— Mais c’est ma maison : j’aurais peur ailleurs. Le patron est une rosse, mais, en fin de compte, il me laisse faire : comme pour mes robes, ma coiffure et le refus de me farder… puis je suis autant de la maison que lui et il sentirait aussi bien que moi qu’il lui manque quelque chose si je n’étais plus là ; moi, je serais désorientée.
Et elle s’en allait, les membres engourdis, le teint terreux et les deux cercles violets lui cernant les yeux.
Elle dînait de viande blanche, de légumes et de pâtisseries, car, rien à dire, la table était bonne. Puis elle livrait sa tête à la coiffeuse, mais ne manquait jamais, quand c’était fini, de défaire d’un tour de main le tout et d’y donner un mouvement qui la coiffait comme personne. Elle passait alors sa robe-chemise et apparaissait comme une sirène blanche que les hommes s’arrachaient, parce qu’elle leur donnait l’illusion d’une enfant.
— Angelinette, mon blanc rêve.
— Que me veux-tu encore, Migemouchi ?
— Prête-moi quelque argent ; il lui faut du lait, il ne peut plus digérer autre chose.

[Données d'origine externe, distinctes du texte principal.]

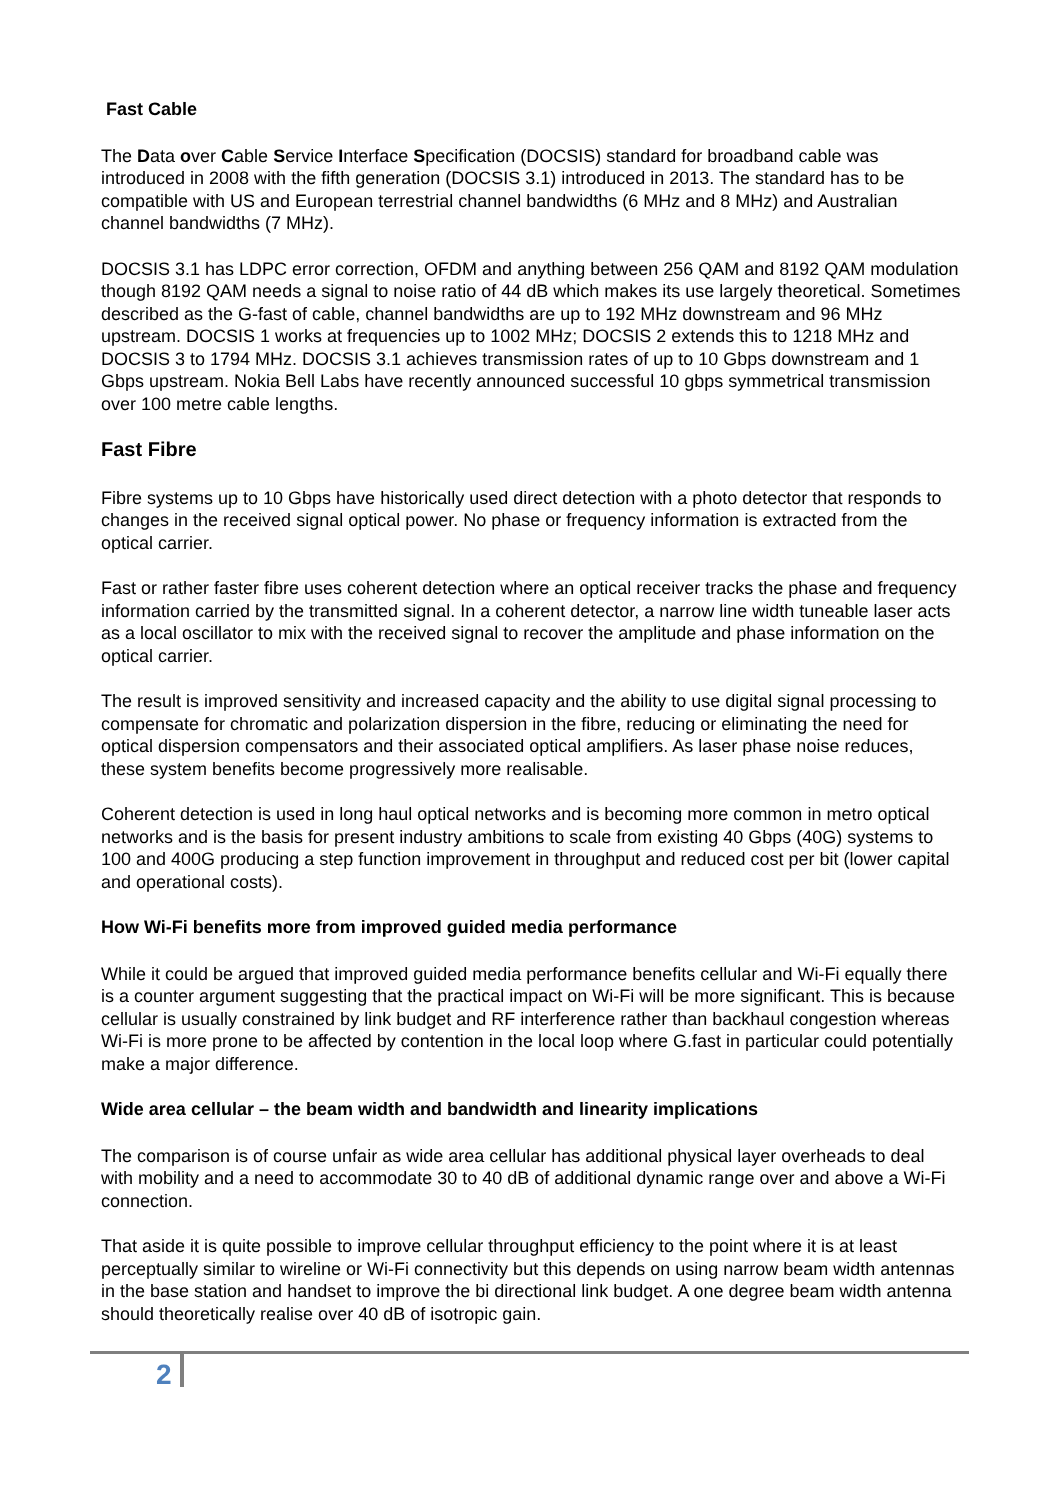Fast Cable
The Data over Cable Service Interface Specification (DOCSIS) standard for broadband cable was introduced in 2008 with the fifth generation (DOCSIS 3.1) introduced in 2013. The standard has to be compatible with US and European terrestrial channel bandwidths (6 MHz and 8 MHz) and Australian channel bandwidths (7 MHz).
DOCSIS 3.1 has LDPC error correction, OFDM and anything between 256 QAM and 8192 QAM modulation though 8192 QAM needs a signal to noise ratio of 44 dB which makes its use largely theoretical. Sometimes described as the G-fast of cable, channel bandwidths are up to 192 MHz downstream and 96 MHz upstream. DOCSIS 1 works at frequencies up to 1002 MHz; DOCSIS 2 extends this to 1218 MHz and DOCSIS 3 to 1794 MHz. DOCSIS 3.1 achieves transmission rates of up to 10 Gbps downstream and 1 Gbps upstream. Nokia Bell Labs have recently announced successful 10 gbps symmetrical transmission over 100 metre cable lengths.
Fast Fibre
Fibre systems up to 10 Gbps have historically used direct detection with a photo detector that responds to changes in the received signal optical power. No phase or frequency information is extracted from the optical carrier.
Fast or rather faster fibre uses coherent detection where an optical receiver tracks the phase and frequency information carried by the transmitted signal. In a coherent detector, a narrow line width tuneable laser acts as a local oscillator to mix with the received signal to recover the amplitude and phase information on the optical carrier.
The result is improved sensitivity and increased capacity and the ability to use digital signal processing to compensate for chromatic and polarization dispersion in the fibre, reducing or eliminating the need for optical dispersion compensators and their associated optical amplifiers. As laser phase noise reduces, these system benefits become progressively more realisable.
Coherent detection is used in long haul optical networks and is becoming more common in metro optical networks and is the basis for present industry ambitions to scale from existing 40 Gbps (40G) systems to 100 and 400G producing a step function improvement in throughput and reduced cost per bit (lower capital and operational costs).
How Wi-Fi benefits more from improved guided media performance
While it could be argued that improved guided media performance benefits cellular and Wi-Fi equally there is a counter argument suggesting that the practical impact on Wi-Fi will be more significant. This is because cellular is usually constrained by link budget and RF interference rather than backhaul congestion whereas Wi-Fi is more prone to be affected by contention in the local loop where G.fast in particular could potentially make a major difference.
Wide area cellular – the beam width and bandwidth and linearity implications
The comparison is of course unfair as wide area cellular has additional physical layer overheads to deal with mobility and a need to accommodate 30 to 40 dB of additional dynamic range over and above a Wi-Fi connection.
That aside it is quite possible to improve cellular throughput efficiency to the point where it is at least perceptually similar to wireline or Wi-Fi connectivity but this depends on using narrow beam width antennas in the base station and handset to improve the bi directional link budget. A one degree beam width antenna should theoretically realise over 40 dB of isotropic gain.
2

Et la petite prostituée japonaise s’agenouilla sur le tabouret de pied d’Angelinette et mit ses petites mains gourdes, jointes, sur ses genoux.
— Mais, Migemouchi, je n’ai pas d’argent : la grand’mère est féroce, elle m’a répondu qu’elle l’a gagné trop durement et que ton Karatata n’a qu’à aller à l’hôpital.
— Oh ! Angelinette, il ne veut pas, et la Compagnie refuse de lui donner encore un sou : elle dit qu’il a cherché son mal dans une rixe. C’est vrai, il a, par jalousie de moi, enfoncé ses doigts dans le nez du Norvégien, qui l’a envoyé, d’un coup de tête dans l’estomac, à dix pas de là. Depuis, il crache du sang et ne peut plus faire son métier : pour être chauffeur sur un transatlantique, il faut de la force.